Выбрать главу

Однако он по-прежнему жил в еврейском квартале и все так же переносил все беды и невзгоды обычного еврея из гетто. Он должен был, как и прежде, платить подушную подать. Выезжая за город, должен был уплатить еще один налог, а если оставался в другом месте на ночь, то снова платил налог. У него было двадцать детей, из которых выжило десять, и, когда и его семья, и состояние увеличились, он перебрался из ветхого жилья, в котором начиналась его семейная жизнь, в дом посолиднее на той же улице. Это было каменное строение, высокое и узкое, в четыре этажа, с чердаком наверху и небольшим садиком на крыше, и, куда бы тебе ни требовалось пойти, ты непременно должен был подниматься или спускаться по лестнице.
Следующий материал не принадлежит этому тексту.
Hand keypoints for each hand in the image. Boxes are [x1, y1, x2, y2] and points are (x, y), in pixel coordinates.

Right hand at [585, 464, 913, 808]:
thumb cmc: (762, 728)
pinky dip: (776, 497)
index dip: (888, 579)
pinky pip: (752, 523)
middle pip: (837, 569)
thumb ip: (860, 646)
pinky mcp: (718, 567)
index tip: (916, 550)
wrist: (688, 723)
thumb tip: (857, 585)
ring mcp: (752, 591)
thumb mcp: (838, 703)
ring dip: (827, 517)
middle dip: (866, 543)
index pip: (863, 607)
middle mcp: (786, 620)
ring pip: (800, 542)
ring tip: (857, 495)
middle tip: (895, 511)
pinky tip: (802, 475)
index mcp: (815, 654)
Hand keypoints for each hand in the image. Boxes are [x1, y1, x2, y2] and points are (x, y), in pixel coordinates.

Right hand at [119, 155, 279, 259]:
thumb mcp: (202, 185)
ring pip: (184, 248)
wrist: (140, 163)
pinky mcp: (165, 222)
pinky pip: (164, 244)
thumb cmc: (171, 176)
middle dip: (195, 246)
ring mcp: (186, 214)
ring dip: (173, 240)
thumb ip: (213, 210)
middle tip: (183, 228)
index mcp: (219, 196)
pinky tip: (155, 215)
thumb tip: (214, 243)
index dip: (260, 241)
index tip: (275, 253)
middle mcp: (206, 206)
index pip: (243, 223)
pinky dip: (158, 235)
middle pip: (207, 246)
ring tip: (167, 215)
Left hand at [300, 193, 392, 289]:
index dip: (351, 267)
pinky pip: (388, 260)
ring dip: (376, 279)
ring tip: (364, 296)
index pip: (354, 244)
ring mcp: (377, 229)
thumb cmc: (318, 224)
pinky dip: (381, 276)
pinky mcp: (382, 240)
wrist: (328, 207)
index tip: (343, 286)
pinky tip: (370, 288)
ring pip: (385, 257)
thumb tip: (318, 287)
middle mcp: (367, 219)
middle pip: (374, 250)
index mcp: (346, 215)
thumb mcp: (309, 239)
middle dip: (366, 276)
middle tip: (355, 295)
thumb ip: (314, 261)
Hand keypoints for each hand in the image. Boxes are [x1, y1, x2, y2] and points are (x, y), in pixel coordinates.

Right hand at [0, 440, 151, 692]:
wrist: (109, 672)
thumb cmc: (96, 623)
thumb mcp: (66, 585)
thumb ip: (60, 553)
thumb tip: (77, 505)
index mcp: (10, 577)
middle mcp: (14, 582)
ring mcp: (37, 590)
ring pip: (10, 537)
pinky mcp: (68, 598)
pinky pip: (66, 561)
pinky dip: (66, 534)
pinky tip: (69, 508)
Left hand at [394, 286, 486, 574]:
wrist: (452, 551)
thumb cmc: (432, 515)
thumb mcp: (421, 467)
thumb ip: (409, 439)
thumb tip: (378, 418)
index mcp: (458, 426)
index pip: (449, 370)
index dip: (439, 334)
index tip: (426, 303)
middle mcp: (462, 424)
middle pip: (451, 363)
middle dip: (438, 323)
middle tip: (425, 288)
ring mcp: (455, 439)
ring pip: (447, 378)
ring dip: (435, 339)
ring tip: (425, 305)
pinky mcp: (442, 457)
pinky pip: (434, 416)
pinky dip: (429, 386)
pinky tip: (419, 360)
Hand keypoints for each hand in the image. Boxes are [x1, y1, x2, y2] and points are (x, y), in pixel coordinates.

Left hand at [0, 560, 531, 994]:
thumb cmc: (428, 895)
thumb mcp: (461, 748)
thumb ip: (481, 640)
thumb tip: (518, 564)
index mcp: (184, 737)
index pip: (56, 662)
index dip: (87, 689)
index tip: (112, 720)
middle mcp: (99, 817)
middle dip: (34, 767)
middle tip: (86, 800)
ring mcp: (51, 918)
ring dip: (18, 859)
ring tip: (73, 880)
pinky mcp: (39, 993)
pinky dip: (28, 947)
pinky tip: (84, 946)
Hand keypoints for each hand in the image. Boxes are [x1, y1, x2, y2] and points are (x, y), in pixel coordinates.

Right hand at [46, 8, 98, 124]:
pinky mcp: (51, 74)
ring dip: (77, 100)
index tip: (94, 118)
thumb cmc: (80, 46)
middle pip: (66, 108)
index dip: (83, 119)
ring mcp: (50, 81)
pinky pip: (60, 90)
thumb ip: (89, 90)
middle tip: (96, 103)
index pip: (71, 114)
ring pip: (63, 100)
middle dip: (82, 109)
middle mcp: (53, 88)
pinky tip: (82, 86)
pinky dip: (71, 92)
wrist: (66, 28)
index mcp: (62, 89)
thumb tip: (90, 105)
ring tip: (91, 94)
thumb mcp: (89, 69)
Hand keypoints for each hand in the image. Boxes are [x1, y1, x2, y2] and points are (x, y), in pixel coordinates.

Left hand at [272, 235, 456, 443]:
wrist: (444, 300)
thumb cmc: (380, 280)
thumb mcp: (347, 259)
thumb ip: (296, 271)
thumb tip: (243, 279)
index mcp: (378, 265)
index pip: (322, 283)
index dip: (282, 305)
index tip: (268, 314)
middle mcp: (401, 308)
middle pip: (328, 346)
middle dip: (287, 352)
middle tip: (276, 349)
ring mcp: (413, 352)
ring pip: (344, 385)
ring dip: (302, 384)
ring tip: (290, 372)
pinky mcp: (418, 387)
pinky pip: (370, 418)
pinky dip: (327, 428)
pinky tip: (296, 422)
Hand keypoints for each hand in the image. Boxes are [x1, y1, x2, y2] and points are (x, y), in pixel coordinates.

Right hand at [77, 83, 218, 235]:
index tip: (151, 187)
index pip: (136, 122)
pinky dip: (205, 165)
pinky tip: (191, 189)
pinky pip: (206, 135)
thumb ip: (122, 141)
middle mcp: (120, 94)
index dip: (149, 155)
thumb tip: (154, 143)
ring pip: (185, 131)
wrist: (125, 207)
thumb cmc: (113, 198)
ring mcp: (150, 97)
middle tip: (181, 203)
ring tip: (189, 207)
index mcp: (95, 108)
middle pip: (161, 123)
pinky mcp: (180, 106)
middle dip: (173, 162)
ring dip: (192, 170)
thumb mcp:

Комнаты были обставлены скромно и забиты вещами и людьми; использовался каждый дюйм пространства, под каждой лестницей, в каждом уголочке и закутке стояли шкафы и буфеты. Родители занимали небольшую спальню, а в двух остальных комнатах ютился целый выводок детей. Садик на крыше кому-то может показаться роскошью, но евреям во Франкфурте не разрешалось иметь сады, и этот садик на крыше позволял детям выбраться и подышать свежим воздухом. Более того, ортодоксальному иудею полагается иметь открытое место, чтобы ставить на нем палатку в Суккот, Праздник кущей, а Ротшильды были глубоко религиозны. Майер получил образование в ешиве, талмудической школе, и тщательно соблюдал все еврейские традиции. Его жена Гутеле являла собой классическую еврейскую мать семейства. Как и другие замужние ортодоксальные еврейки, она обрезала волосы и носила объемистый парик, поверх которого надевала еще более объемистую шляпу. Это была женщина простых вкусов, но проницательная и прямая, и ее беспокоило, как бы деньги не принесли вреда ее родным. Никакая сила не могла заставить ее переехать из темного старого дома в Юденгассе, даже после того как умер ее муж, а дети поселились во дворцах. Она боялась, что, как только вся ее семья уедет из Юденгассе, от них отвернется удача.

Майер и Гутеле, быть может, и не сумели воспитать детей набожными иудеями, но все же внушили им один главный принцип – семья должна быть едина. «Все братья во всем должны стоять друг за друга, – наставлял Майер, – все должны отвечать друг за друга». Это был, можно сказать, семейный девиз, и он не потерял силы даже после того, как семью разбросало по всей Европе.

Ротшильды занимались не только займами и старыми монетами, но к тому времени торговали широким ассортиментом товаров – вином, мукой, тканями и уймой прочих готовых изделий. Кризис европейских экономик из-за наступления французских армий позволил английским производителям сбывать едва ли не всю свою продукцию, и их посредники из-за этого стали вести себя довольно грубо и бесцеремонно. Натана раздражало их поведение, и он предложил отцу отпустить его в Англию, чтобы оттуда вести дела с производителями напрямую. Отец согласился, и в 1798 году Натан приехал в Манчестер, имея в кармане 20 тысяч фунтов, несколько рекомендательных писем и не зная ни слова по-английски.

Манчестер переживал военный бум. Амбициозные планы Наполеона вынудили Британию держать большую армию и военный флот, а кроме того, субсидии, которые она выплачивала своим союзникам на континенте, также поддерживали спрос на британские товары, особенно текстильные. Натан, который раньше занимался сбытом тканей, увидел, что можно сделать хорошую прибыль и на разных этапах производственного процесса. Поэтому он начал скупать полуфабрикаты, отдавал их в покраску и дальнейшую обработку, а потом продавал уже законченный продукт. Кроме того, он занимался красками и прочими товарами, например сахаром, кофе и вином. За пять лет он удвоил или утроил свой первоначальный капитал и обратил свое внимание на юг – Лондон.

Именно тогда он и свел знакомство с Леви Барентом Коэном, который, среди прочего, торговал льном.

Леви родился в Голландии в 1747 году, где его семья прочно обосновалась уже почти как век назад, выращивала табак, торговала зерном и множеством других товаров, имея широкие связи в Германии и Вест-Индии. В 1770 году он переплыл через Ла-Манш, чтобы наладить контакты с Лондоном, и открыл контору в Энджел-Корте на Трогмортон-стрит. Там он не был совсем чужим человеком. Несколько сестер Коэна вышли за братьев Голдсмид, и он смог обратиться к Абрахаму и Бенджамину не только как к единоверцам, но и как к родственникам. К концу века он уже поселился в большой вилле в Ричмонде. Он сохранил свою квартиру над счетной конторой в Энджел-Корте, и молодой Натан Ротшильд прожил некоторое время у него.